**** TEXT UNDER STUDY ****

Alaska’s Legislative Finance Division released a report on Monday that lays out the harsh reality for the state’s budget situation for Fiscal Year 2014.
If spending for FY14 – beginning July 1, 2013 – were to be the same as the current year, the state would face a budget deficit of $920 million, The Associated Press reports.
The report explains how at the close of the 2012 session, lawmakers projected a $490 million surplus for FY13. However, due to declining oil production and lower-than-projected oil prices, Alaska now faces a $410 million deficit for FY13.
According to the report, "The Department of Revenue predicts that FY14 oil production will decline by 2.7 percent from FY13, and that oil prices will be about $1 per barrel more than in FY13 ($108.67 in FY13 and $109.61 in FY14). The result is that projected FY14 unrestricted general fund revenue is $510 million below projected FY13 revenue."

**** EXERCISE DATA ****

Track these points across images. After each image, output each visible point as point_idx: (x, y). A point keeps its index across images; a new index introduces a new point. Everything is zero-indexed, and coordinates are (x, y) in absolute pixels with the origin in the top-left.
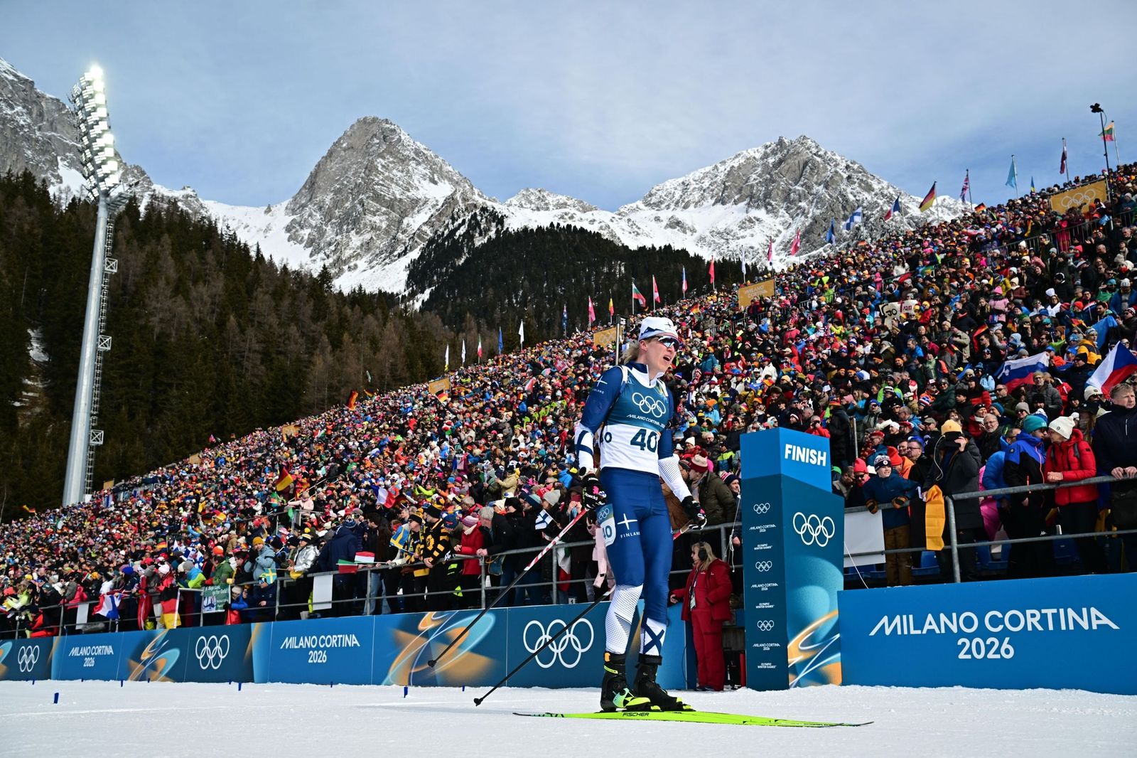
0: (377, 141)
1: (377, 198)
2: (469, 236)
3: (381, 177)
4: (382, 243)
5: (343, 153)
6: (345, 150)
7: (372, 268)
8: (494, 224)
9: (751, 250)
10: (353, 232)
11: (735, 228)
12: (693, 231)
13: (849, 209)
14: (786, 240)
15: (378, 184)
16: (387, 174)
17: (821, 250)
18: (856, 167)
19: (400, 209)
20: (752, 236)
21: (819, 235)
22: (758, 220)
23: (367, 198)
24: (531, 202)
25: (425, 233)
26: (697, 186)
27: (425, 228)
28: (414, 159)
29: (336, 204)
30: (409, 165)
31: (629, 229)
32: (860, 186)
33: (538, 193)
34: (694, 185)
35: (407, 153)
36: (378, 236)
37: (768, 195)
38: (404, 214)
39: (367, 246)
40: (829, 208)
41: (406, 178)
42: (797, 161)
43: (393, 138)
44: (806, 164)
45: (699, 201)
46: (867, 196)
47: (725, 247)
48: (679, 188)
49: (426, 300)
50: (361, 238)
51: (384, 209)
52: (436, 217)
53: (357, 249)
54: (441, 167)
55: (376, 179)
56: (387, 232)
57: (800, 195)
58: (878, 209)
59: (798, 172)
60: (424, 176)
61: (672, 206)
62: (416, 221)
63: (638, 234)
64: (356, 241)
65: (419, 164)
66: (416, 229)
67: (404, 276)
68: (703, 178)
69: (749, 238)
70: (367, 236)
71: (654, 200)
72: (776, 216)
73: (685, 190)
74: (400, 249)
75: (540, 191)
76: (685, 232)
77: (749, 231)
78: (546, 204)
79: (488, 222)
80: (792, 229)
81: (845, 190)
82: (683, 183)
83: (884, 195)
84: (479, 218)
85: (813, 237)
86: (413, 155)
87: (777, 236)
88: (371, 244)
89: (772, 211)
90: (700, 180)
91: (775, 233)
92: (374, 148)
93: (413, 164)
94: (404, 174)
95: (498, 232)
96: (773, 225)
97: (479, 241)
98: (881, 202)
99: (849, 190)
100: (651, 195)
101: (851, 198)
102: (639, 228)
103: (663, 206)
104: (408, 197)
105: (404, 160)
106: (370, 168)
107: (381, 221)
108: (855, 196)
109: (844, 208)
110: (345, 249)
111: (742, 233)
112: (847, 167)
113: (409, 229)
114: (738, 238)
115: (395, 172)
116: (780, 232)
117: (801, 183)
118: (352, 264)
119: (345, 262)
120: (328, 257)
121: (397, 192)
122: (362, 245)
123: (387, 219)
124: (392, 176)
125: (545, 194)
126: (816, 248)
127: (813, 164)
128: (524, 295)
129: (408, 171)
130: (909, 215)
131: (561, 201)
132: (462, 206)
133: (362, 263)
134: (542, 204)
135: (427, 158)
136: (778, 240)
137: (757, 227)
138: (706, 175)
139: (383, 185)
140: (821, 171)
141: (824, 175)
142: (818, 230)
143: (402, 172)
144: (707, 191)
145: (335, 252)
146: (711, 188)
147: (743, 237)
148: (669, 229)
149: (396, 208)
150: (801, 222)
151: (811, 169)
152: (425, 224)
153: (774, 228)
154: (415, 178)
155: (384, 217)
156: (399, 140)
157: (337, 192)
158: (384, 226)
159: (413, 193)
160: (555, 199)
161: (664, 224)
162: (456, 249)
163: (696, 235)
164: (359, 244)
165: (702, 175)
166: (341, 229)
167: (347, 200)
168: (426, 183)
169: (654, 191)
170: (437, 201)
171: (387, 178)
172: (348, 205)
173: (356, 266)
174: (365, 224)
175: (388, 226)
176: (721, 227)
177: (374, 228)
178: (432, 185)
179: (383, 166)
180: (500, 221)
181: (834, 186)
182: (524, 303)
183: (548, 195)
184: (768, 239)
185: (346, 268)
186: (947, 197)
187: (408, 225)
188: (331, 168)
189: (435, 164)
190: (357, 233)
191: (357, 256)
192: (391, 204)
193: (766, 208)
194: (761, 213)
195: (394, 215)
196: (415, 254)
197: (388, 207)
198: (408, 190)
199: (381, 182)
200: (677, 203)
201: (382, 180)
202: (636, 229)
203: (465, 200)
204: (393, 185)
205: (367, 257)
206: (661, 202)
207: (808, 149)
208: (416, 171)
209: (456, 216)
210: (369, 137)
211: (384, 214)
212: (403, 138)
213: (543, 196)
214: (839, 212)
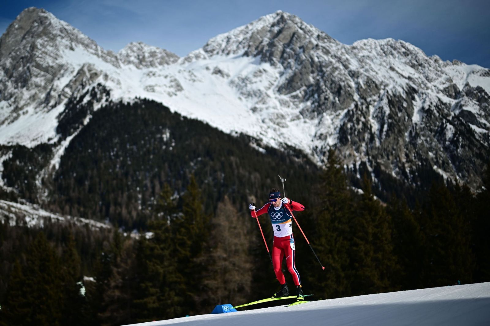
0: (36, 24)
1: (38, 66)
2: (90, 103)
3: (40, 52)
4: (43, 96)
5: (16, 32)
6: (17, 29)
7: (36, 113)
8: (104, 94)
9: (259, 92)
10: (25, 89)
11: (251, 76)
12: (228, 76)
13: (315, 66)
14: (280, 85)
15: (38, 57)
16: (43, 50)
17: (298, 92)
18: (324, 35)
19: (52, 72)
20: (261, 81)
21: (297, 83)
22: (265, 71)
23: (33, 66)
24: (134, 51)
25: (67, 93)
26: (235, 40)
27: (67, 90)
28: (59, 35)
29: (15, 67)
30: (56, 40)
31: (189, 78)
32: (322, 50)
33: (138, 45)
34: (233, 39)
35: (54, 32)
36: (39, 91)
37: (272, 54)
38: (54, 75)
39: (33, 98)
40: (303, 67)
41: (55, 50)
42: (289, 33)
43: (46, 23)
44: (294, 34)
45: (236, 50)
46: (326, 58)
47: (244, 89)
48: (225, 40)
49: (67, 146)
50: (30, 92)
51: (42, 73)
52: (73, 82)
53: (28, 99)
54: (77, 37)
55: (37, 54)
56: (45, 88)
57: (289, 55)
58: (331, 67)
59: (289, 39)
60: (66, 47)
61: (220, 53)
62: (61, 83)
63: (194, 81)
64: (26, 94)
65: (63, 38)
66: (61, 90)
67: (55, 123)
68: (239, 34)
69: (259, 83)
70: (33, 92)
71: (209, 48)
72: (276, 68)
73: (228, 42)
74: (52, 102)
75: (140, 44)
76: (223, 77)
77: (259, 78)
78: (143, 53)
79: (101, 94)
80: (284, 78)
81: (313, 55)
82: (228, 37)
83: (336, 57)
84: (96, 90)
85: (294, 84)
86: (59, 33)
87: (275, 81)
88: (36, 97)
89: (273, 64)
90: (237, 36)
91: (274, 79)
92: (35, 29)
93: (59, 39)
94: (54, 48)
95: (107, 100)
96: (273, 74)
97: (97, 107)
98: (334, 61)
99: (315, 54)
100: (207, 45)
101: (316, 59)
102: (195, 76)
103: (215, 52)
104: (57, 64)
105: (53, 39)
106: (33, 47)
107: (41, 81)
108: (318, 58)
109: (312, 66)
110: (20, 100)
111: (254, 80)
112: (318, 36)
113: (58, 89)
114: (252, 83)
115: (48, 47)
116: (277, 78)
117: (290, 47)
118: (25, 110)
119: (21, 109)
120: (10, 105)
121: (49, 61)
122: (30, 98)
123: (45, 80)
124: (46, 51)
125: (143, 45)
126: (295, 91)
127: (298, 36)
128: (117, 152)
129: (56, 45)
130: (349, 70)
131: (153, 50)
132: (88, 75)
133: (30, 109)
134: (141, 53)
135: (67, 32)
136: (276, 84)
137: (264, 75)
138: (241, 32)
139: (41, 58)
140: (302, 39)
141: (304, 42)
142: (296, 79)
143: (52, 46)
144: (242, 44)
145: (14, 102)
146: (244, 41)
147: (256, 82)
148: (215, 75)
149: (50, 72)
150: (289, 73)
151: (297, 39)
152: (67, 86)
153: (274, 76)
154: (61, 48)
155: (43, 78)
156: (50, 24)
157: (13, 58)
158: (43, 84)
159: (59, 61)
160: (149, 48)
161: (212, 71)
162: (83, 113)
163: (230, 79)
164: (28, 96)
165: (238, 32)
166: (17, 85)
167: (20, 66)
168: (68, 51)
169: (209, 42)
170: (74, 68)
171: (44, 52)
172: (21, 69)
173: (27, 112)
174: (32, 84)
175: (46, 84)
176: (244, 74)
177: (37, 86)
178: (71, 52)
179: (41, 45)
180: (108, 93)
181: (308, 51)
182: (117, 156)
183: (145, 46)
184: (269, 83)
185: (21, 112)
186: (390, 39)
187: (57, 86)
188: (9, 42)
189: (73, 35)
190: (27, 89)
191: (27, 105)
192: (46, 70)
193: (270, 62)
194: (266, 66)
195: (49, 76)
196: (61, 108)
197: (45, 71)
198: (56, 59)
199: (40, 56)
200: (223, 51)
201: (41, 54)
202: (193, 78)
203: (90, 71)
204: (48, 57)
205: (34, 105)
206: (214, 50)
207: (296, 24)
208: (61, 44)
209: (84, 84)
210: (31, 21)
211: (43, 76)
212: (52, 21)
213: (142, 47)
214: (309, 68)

****
**** EXERCISE DATA ****

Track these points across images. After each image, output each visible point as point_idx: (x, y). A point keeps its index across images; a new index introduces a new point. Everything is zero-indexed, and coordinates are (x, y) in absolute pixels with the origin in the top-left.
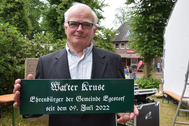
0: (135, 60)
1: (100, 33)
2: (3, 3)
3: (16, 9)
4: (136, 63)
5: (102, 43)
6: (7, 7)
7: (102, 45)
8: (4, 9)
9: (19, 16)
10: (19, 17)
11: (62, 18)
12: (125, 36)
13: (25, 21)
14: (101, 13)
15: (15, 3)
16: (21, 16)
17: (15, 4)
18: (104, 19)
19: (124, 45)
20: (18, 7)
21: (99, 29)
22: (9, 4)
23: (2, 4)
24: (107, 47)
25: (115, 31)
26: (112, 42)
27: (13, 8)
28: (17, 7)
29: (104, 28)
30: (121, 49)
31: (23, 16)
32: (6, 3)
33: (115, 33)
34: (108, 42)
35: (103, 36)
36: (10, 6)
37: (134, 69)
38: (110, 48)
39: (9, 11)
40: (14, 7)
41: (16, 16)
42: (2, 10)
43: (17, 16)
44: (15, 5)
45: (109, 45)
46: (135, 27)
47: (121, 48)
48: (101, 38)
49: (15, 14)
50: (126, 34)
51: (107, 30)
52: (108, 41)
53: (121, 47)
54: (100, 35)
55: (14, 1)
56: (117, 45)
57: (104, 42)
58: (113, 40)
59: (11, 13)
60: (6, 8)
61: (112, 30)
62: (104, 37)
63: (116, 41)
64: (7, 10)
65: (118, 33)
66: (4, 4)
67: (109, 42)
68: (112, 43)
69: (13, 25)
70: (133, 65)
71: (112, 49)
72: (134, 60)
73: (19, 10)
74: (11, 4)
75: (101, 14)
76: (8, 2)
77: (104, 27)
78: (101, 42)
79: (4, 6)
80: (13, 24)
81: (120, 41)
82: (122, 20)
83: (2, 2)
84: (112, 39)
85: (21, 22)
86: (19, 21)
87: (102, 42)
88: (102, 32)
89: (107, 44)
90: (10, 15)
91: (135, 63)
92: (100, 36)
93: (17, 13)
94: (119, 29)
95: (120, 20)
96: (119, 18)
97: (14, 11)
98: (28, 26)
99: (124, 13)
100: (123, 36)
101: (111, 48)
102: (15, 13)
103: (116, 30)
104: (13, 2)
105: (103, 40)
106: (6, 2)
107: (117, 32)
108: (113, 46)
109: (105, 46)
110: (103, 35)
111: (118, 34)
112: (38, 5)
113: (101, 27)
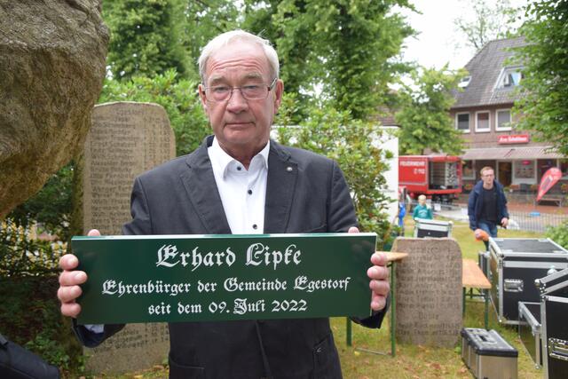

****

WHAT YOU HAVE TO DO —
Extend the article on Alaska's Fiscal Year 2014 budget shortfall by writing on from its last sentence.

YOUR RESPONSE —
“There will be no debating ‘spend versus save’ during deliberation of the FY13 supplemental budget; there is likely to be a withdrawal from savings to fill the FY13 budget gap,” the report's overview states.
The report also states that the deficit situation is new for legislators whose terms began after FY05; for the past eight years, higher-than-projected oil prices “more than made up” lower-than-projected oil production, so revenue exceeded expectations, and expenditures.
Gov. Parnell’s budget director Karen Rehfeld told the Associated Press that the governor is proposing a “very, very lean budget” to lawmakers. He will also propose an overhaul to the state’s oil tax system.
“With declining [oil] production and revenue we have to be smarter with the people's money,” Parnell told guests at a Chamber of Commerce luncheon in downtown Anchorage in December, where he first revealed his proposed budget for 2014. Because of lower production and lower oil prices, Parnell told the crowd the state is projected to lose $1.6 billion in revenue over this fiscal year and next.
Read the entire report.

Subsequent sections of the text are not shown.